Ce dernier samedi nous étions allés chez les parents du plus fidèle ami de mon petit-fils. Deux jours plus tard ce dernier était malade et sa mère procéda à un test dit antigénique. Résultat : positif. Comme je devais obtenir un test PCR la veille de mon départ vers les mers du sud, il s’avéra que celui-ci était également positif. Ma belle-fille, triplement injectée, est restée 4 jours au fond de son lit.
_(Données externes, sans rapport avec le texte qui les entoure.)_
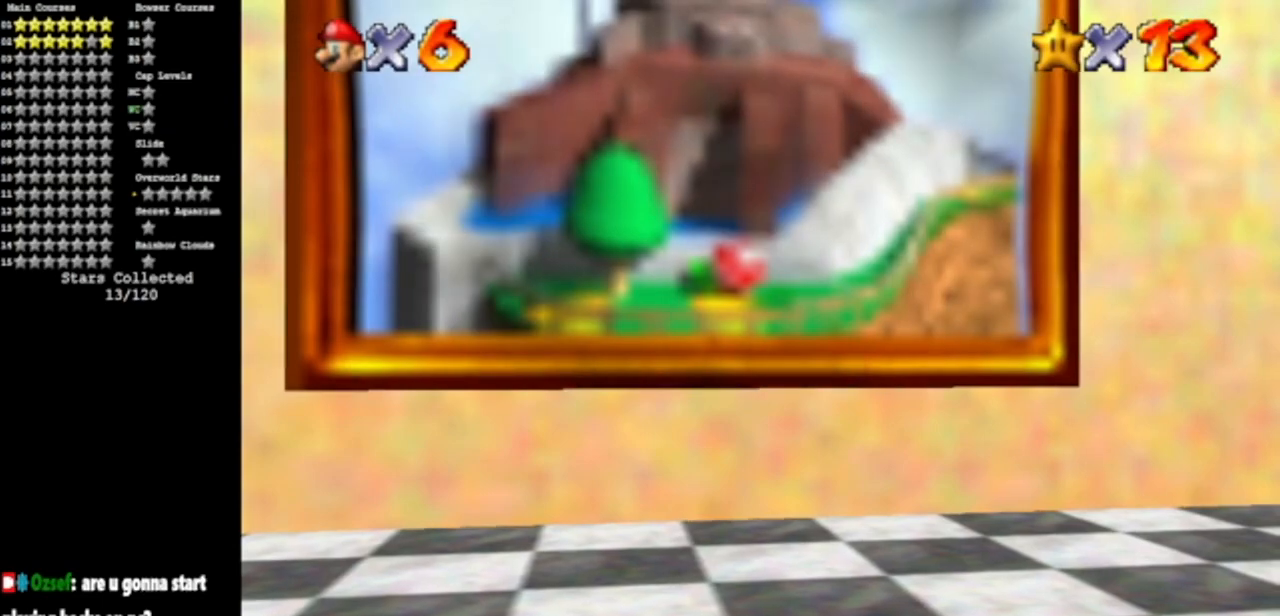
{"buttons": [], "left_stick": "center", "events": []}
Ma petite-fille a également subi quelques accès de fièvre. Mon fils a résisté, fort heureusement d’ailleurs puisqu’il assure le ravitaillement et la cuisine.

Les régulations au Japon précisent que s’il y a un cas avéré d’infection coronavirale au sein d’une famille la totalité de ses membres doit respecter une quarantaine de 7 jours. Le port du masque est toujours obligatoire partout y compris dans la rue et pourtant le Japon traverse une très forte recrudescence du nombre de “cas” alors que la très grande majorité des Japonais est triplement injectée malgré le fait que cette démarche n’est pas obligatoire. La pression sociale a fait le reste … 
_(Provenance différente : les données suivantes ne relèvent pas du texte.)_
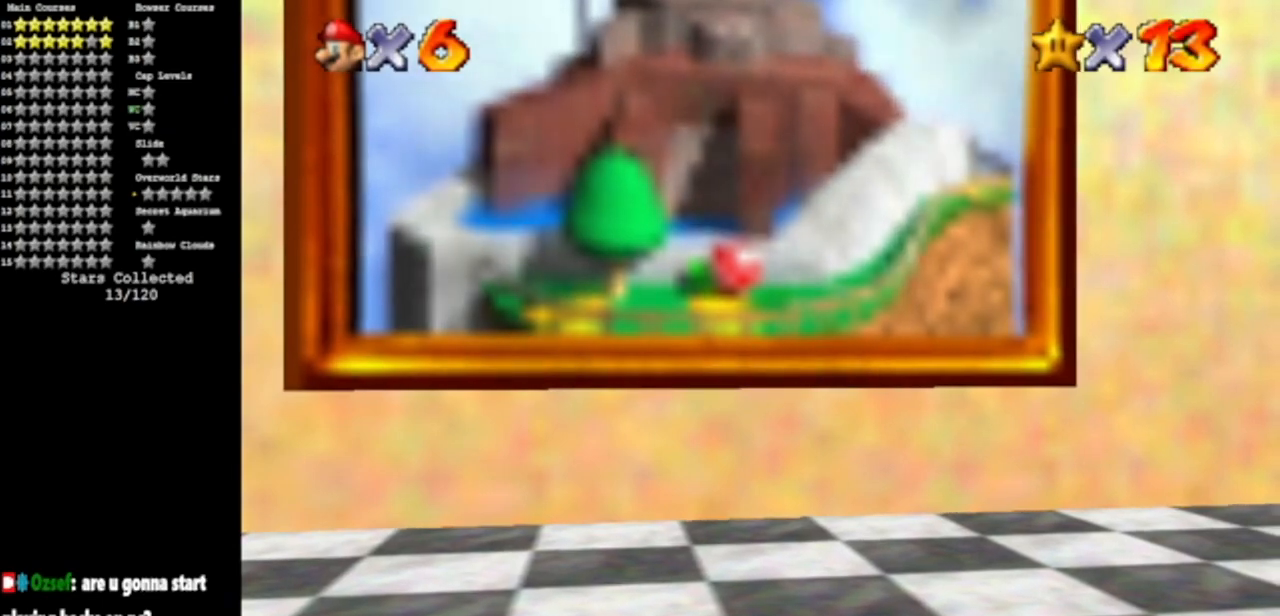
{"buttons": [], "left_stick": "center", "events": []}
L’enseignement à dégager de ce petit épisode familial est simple. Malgré les injections répétées supposées protéger la personne, celles-ci sont sans effet. L’immunité acquise après une première infection n’est pas suffisante pour se protéger contre un nouveau mutant, ce qui ressortait de l’inefficacité de la vaccination contre la grippe. La recherche médicale a donc encore beaucoup à découvrir dans ce domaine mais sans se précipiter vers de nouvelles technologies qui n’ont, donc, toujours pas fait leurs preuves bien au contraire. Ci-après un article de mon fils sur son blog:https://www.rosenight.net/?p=8402

Petite chronique du jour

En ce mardi 19 juillet, veille de mon départ pour les mers du sud, il me fallait un test RT-PCR pour pouvoir embarquer. Malgré le fait que je me suis traité avec 400 mg par jour de chloroquine lorsque mon petit-fils s’est retrouvé malade ce samedi, cela n’a pas été suffisant. Ma belle-fille a suivi le sort de son petit et est au fond de son lit depuis hier. Le test PCR a révélé une positivité sans symptômes et je suis maintenant cloué chez mon fils pour deux semaines supplémentaires. Il doit aller demain au service de l’immigration mon visa expirant le 21 juillet !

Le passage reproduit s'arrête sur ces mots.